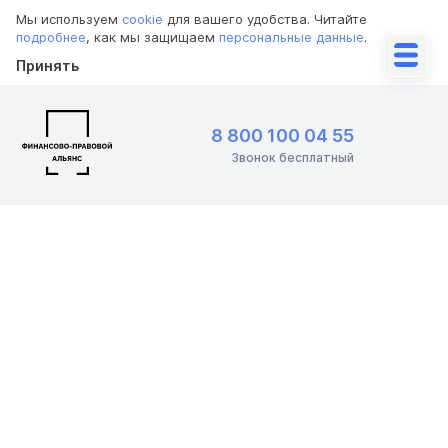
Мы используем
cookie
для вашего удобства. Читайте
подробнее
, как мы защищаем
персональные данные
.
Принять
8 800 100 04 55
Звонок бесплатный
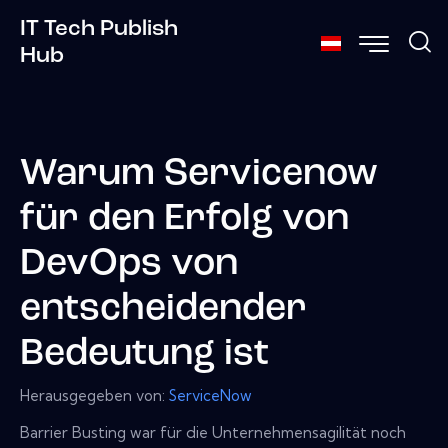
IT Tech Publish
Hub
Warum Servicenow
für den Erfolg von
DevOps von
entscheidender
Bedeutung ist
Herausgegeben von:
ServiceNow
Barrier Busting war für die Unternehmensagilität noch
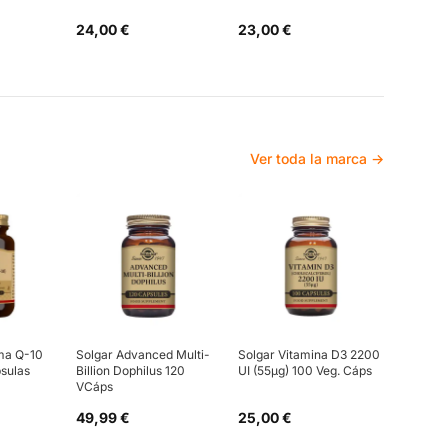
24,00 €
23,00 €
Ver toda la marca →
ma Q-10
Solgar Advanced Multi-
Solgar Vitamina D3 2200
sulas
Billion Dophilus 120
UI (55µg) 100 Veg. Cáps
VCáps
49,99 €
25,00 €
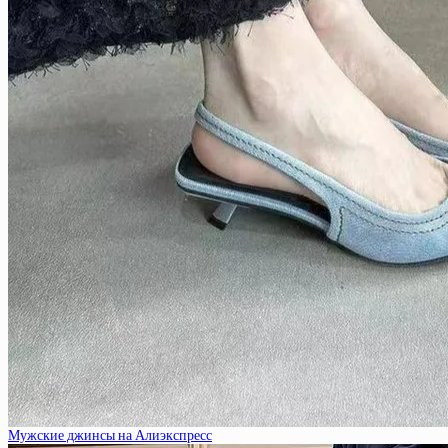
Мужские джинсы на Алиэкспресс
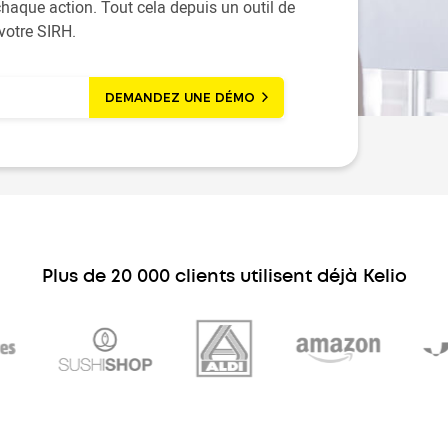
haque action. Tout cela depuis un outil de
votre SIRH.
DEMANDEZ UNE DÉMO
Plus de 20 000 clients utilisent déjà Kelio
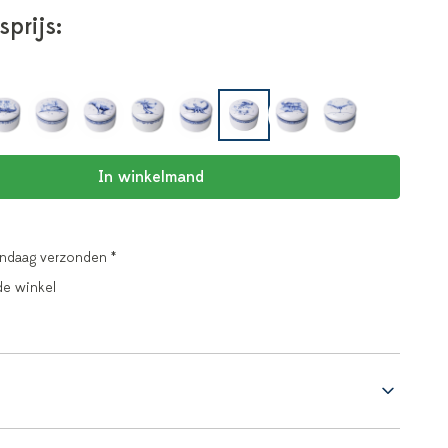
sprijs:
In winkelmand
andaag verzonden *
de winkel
-- -- --
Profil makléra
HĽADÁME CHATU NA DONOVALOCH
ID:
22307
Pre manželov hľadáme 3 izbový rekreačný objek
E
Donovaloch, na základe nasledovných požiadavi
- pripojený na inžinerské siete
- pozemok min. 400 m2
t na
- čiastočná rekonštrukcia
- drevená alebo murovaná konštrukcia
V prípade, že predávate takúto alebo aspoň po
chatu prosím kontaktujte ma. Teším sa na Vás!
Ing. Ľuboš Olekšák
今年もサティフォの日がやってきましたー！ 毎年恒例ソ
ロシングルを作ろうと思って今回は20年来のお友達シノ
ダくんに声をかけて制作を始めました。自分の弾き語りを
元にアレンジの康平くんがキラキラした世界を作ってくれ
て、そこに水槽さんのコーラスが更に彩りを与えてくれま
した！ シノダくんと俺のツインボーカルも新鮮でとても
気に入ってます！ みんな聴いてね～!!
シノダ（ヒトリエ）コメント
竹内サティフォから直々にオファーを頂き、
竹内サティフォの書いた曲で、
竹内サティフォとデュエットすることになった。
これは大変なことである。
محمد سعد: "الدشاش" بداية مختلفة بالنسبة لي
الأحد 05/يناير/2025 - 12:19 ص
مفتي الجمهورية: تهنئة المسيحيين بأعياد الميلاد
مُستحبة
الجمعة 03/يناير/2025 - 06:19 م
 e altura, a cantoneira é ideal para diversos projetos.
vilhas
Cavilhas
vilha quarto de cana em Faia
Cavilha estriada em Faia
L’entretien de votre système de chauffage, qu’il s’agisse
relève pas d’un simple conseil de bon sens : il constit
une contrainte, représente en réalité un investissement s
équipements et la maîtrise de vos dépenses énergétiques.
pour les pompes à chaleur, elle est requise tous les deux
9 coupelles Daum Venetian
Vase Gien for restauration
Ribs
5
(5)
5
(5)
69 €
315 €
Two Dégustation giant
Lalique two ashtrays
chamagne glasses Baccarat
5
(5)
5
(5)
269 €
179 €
-- -- --
▸ **TO-DO ITEM**: Change "Hub" to "Portal" in the entries, starting at the line containing "Мы используем" and ending after the line containing "Barrier Busting war". Keep everything else the same, and omit the pictures from your answer.

▸ **WRITTEN RESPONSE**:
Мы используем
cookie
для вашего удобства. Читайте
подробнее
, как мы защищаем
персональные данные
.
Принять
8 800 100 04 55
Звонок бесплатный
IT Tech Publish
Portal
Warum Servicenow
für den Erfolg von
DevOps von
entscheidender
Bedeutung ist
Herausgegeben von:
ServiceNow
Barrier Busting war für die Unternehmensagilität noch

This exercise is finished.